▶ [Input]:
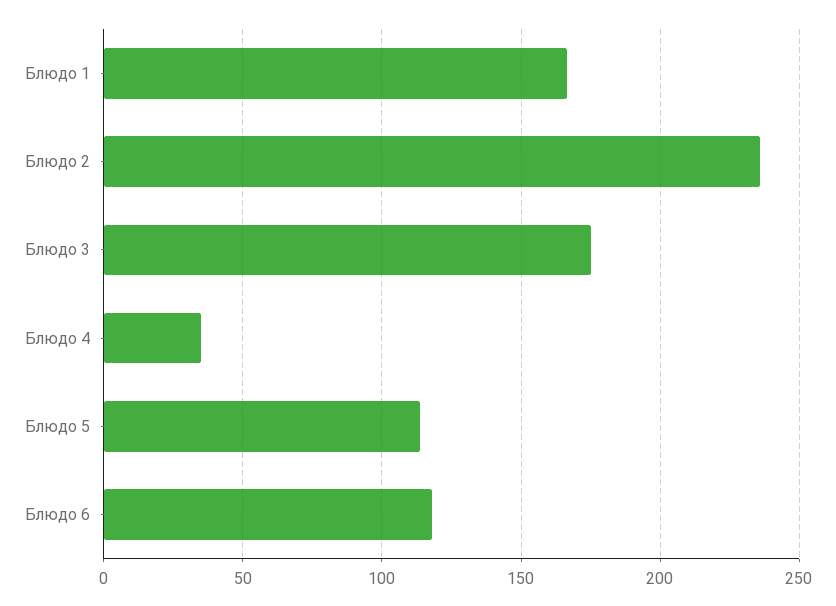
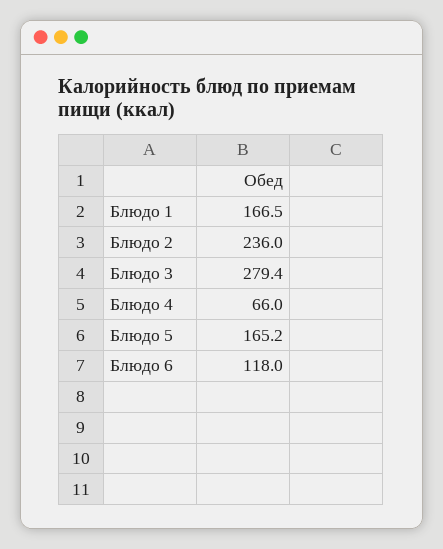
  {
    "Блюдо 1": 166.5,
    "Блюдо 2": 236,
-   "Блюдо 3": 175,
+   "Блюдо 3": 279.4,
-   "Блюдо 4": 35,
+   "Блюдо 4": 66,
-   "Блюдо 5": 115,
+   "Блюдо 5": 165.2,
    "Блюдо 6": 118
  }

▶ [What you are asked to do]:
The material above is to be repeated word for word, with no images kept.

▶ [Answer to the exercise]:
  {
    "Блюдо 1": 166.5,
    "Блюдо 2": 236,
-   "Блюдо 3": 175,
+   "Блюдо 3": 279.4,
-   "Блюдо 4": 35,
+   "Блюдо 4": 66,
-   "Блюдо 5": 115,
+   "Блюдо 5": 165.2,
    "Блюдо 6": 118
  }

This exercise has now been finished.